Of course, with only three doors (or seven choices as in the OP) the odds improve with switching less impressively but they still improve by switching.

Just as in the original Monty Hall problem, we have to be clear about how the elimination works.

If you pick one of the seven first, and then the three zonks that are eliminated are chosen from among the six numbers that you did not pick, then your analysis applies, and you should switch.

If you wait until after the three zonks are eliminated to pick, then you have 4 to choose from, so your chances of picking the car are obviously 1 in 4 (and your chance of picking the forth zonk is also 1 in 4).

If you pick first (either just mentally, or specifying your choice out loud), and the three zonks that are eliminated are chosen at random from all four zonks (including your choice if it happened to be a zonk), one of two things will happen:

(1) your choice might get eliminated. In that case, you’d have to choose again, and your choice would have a 1 in 4 chance of being the car. Or

(2) your choice does not get eliminated. That’s the tricky case. It’s the one I was mainly thinking of when I said “those are also the chances if you don’t switch.” It seems to me to be essentially equivalent to the situation where the three zonks were eliminated before you picked, since your initial pick has an equal chance of being any of the four that remain after the zonks were eliminated.

Ok, so now you’re looking at the “variation” in the last paragraph of the OP. Nothing in my above discussion relates to that.

There’s nothing tricky about it really. If your initial “choice” (whether secret or otherwise) does not restrict the additional information that the host will provide, then it cannot have any effect on the relative probabilities among the doors that remain for your final choice. All remaining doors (including your initial “choice”) must have equal probability - this must trivially be true by symmetry, since two potential players could simultaneously make two different initial choices.

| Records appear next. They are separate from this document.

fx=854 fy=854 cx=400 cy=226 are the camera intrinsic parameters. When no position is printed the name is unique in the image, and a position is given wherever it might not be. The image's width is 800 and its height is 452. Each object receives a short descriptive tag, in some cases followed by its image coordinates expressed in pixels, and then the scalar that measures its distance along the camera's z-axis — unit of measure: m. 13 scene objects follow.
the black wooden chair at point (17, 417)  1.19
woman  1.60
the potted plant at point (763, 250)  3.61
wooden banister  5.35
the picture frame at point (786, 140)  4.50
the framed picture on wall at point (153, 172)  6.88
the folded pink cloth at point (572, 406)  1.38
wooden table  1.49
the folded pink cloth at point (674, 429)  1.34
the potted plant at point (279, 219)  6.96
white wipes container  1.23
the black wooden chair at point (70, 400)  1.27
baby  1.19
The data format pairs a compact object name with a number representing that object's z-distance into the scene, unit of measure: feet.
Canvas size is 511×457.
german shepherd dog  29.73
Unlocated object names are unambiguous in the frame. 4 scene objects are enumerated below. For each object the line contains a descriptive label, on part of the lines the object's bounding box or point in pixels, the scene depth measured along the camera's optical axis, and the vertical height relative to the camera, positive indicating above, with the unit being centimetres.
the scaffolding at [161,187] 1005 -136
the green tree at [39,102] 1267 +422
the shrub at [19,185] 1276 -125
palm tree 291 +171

I refer you again to my posts #8 and #9 which I think give the clearest framework for understanding when there is asymmetry of information. The host is effectively offering to provide additional information: a comparison between some (sub)set of doors to tell which of that set of doors is better. If your initial choice restricts the host to exclude the initial door from inclusion in that set, then your information about the initial door is different from the information that you have about the other doors that are included in the comparison set. But if your initial choice does not exclude the initial door from inclusion in the comparison set, then the information you have about the initial door is the same as the information that you have about the other doors.

I wasn’t entirely sure from the OP just what was the “actual game played” and what was the “variation.”

I meant both as a “variation on the original Monty Hall problem.”

So lets say Variation A: You pick first, knock out 3, then you can switch.
Variation B: You don’t pick first (except in your head), knock out 3, then you choose.

To be clear, the difference between A and B is whether your initially chosen door is available for the host to include as one of the 3 zonk doors that he opens. In A your initial choice may not be opened; in B it is available to the host and may be opened.

Then, to summarize clearly the chance of getting the car:

Variation A:
Stick with initial choice, p=1/7
Switch to an other of 3 remaining doors, p=2/7

Variation B:
Stick with initial choice if still available, p=1/4
Switch to another of the 3 (or 4) remaining doors, p=1/4

Once you know the correct answer to that particular puzzle, yours may be the easiest way to convince someone else of that answer.

I was trying to present a general framework that leads to the correct answer in a wider variety of probability puzzles.